> _About this task_
Rewrite the text of every row below with "JAPAN" changed to "Japan" wherever it occurs, leaving everything else unchanged. Omit the pictures from your answer.
....
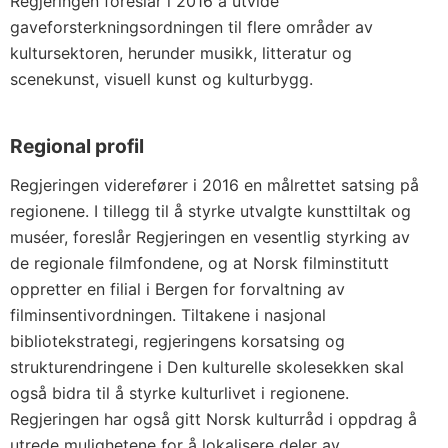
Regjeringen foreslår i 2016 å utvide
gaveforsterkningsordningen til flere områder av
kultursektoren, herunder musikk, litteratur og
scenekunst, visuell kunst og kulturbygg.
Regional profil
Regjeringen viderefører i 2016 en målrettet satsing på
regionene. I tillegg til å styrke utvalgte kunsttiltak og
muséer, foreslår Regjeringen en vesentlig styrking av
de regionale filmfondene, og at Norsk filminstitutt
oppretter en filial i Bergen for forvaltning av
filminsentivordningen. Tiltakene i nasjonal
bibliotekstrategi, regjeringens korsatsing og
strukturendringene i Den kulturelle skolesekken skal
også bidra til å styrke kulturlivet i regionene.
Regjeringen har også gitt Norsk kulturråd i oppdrag å
utrede mulighetene for å lokalisere deler av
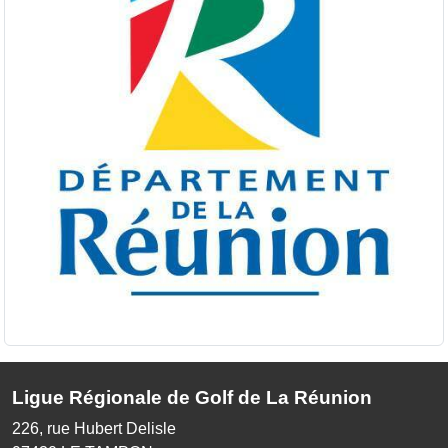
Ligue Régionale de Golf de La Réunion
226, rue Hubert Delisle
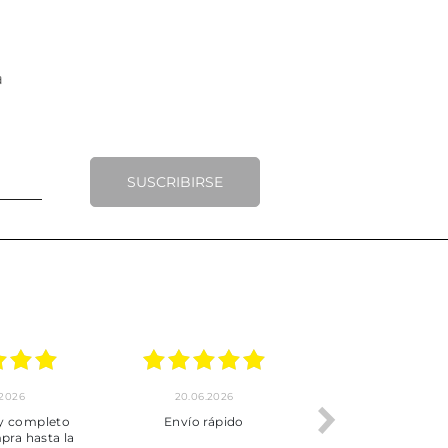
SUSCRIBIRSE
.2026
20.06.2026
17.06.2026
y completo
Envío rápido
Todo correcto.
pra hasta la
servicio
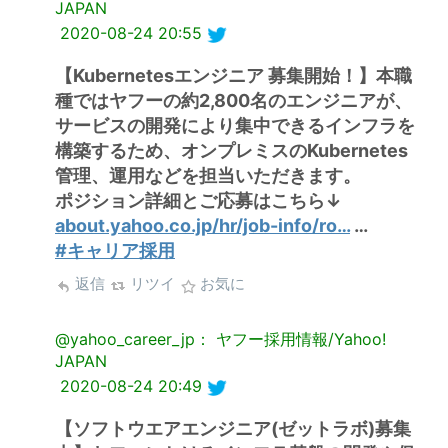
JAPAN
2020-08-24 20:55
【Kubernetesエンジニア 募集開始！】本職
種ではヤフーの約2,800名のエンジニアが、
サービスの開発により集中できるインフラを
構築するため、オンプレミスのKubernetes
管理、運用などを担当いただきます。
ポジション詳細とご応募はこちら↓
about.yahoo.co.jp/hr/job-info/ro…
…
#キャリア採用
返信
リツイ
お気に
@yahoo_career_jp： ヤフー採用情報/Yahoo!
JAPAN
2020-08-24 20:49
【ソフトウエアエンジニア(ゼットラボ)募集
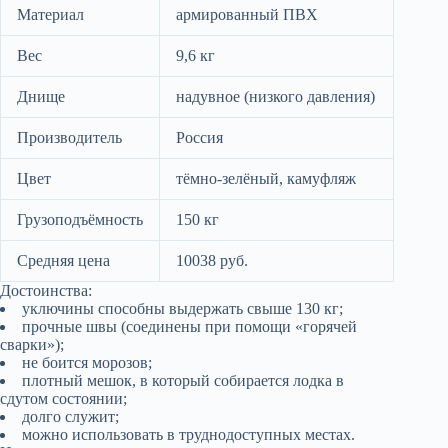
Материал
армированный ПВХ
Вес
9,6 кг
Днище
надувное (низкого давления)
Производитель
Россия
Цвет
тёмно-зелёный, камуфляж
Грузоподъёмность
150 кг
Средняя цена
10038 руб.
Достоинства:
уключины способны выдержать свыше 130 кг;
прочные швы (соединены при помощи «горячей
сварки»);
не боится морозов;
плотный мешок, в который собирается лодка в
сдутом состоянии;
долго служит;
можно использовать в труднодоступных местах.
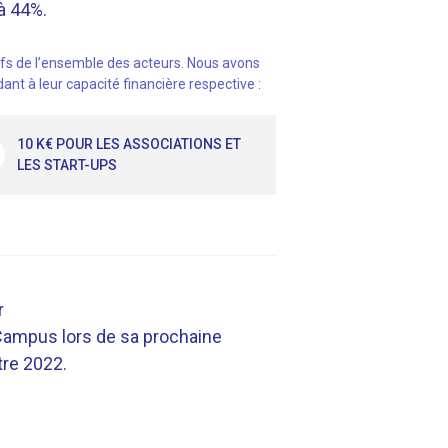
 à 44%.
fs de l’ensemble des acteurs. Nous avons
dant à leur capacité financière respective :
10 K€ POUR LES ASSOCIATIONS ET
LES START-UPS
r
 Campus lors de sa prochaine
tre 2022.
....
> _Solution below_
Regjeringen foreslår i 2016 å utvide
gaveforsterkningsordningen til flere områder av
kultursektoren, herunder musikk, litteratur og
scenekunst, visuell kunst og kulturbygg.
Regional profil
Regjeringen viderefører i 2016 en målrettet satsing på
regionene. I tillegg til å styrke utvalgte kunsttiltak og
muséer, foreslår Regjeringen en vesentlig styrking av
de regionale filmfondene, og at Norsk filminstitutt
oppretter en filial i Bergen for forvaltning av
filminsentivordningen. Tiltakene i nasjonal
bibliotekstrategi, regjeringens korsatsing og
strukturendringene i Den kulturelle skolesekken skal
også bidra til å styrke kulturlivet i regionene.
Regjeringen har også gitt Norsk kulturråd i oppdrag å
utrede mulighetene for å lokalisere deler av
Ligue Régionale de Golf de La Réunion
226, rue Hubert Delisle
SUSCRIBIRSE
.2026
20.06.2026
17.06.2026
y completo
Envío rápido
Todo correcto.
pra hasta la
servicio
Japan
2020-08-24 20:55
【Kubernetesエンジニア 募集開始！】本職
種ではヤフーの約2,800名のエンジニアが、
サービスの開発により集中できるインフラを
構築するため、オンプレミスのKubernetes
管理、運用などを担当いただきます。
ポジション詳細とご応募はこちら↓
about.yahoo.co.jp/hr/job-info/ro…
…
#キャリア採用
返信
リツイ
お気に
@yahoo_career_jp： ヤフー採用情報/Yahoo!
Japan
2020-08-24 20:49
【ソフトウエアエンジニア(ゼットラボ)募集
Материал
армированный ПВХ
Вес
9,6 кг
Днище
надувное (низкого давления)
Производитель
Россия
Цвет
тёмно-зелёный, камуфляж
Грузоподъёмность
150 кг
Средняя цена
10038 руб.
Достоинства:
уключины способны выдержать свыше 130 кг;
прочные швы (соединены при помощи «горячей
сварки»);
не боится морозов;
плотный мешок, в который собирается лодка в
сдутом состоянии;
долго служит;
можно использовать в труднодоступных местах.
 à 44%.
fs de l’ensemble des acteurs. Nous avons
dant à leur capacité financière respective :
10 K€ POUR LES ASSOCIATIONS ET
LES START-UPS
r
 Campus lors de sa prochaine
tre 2022.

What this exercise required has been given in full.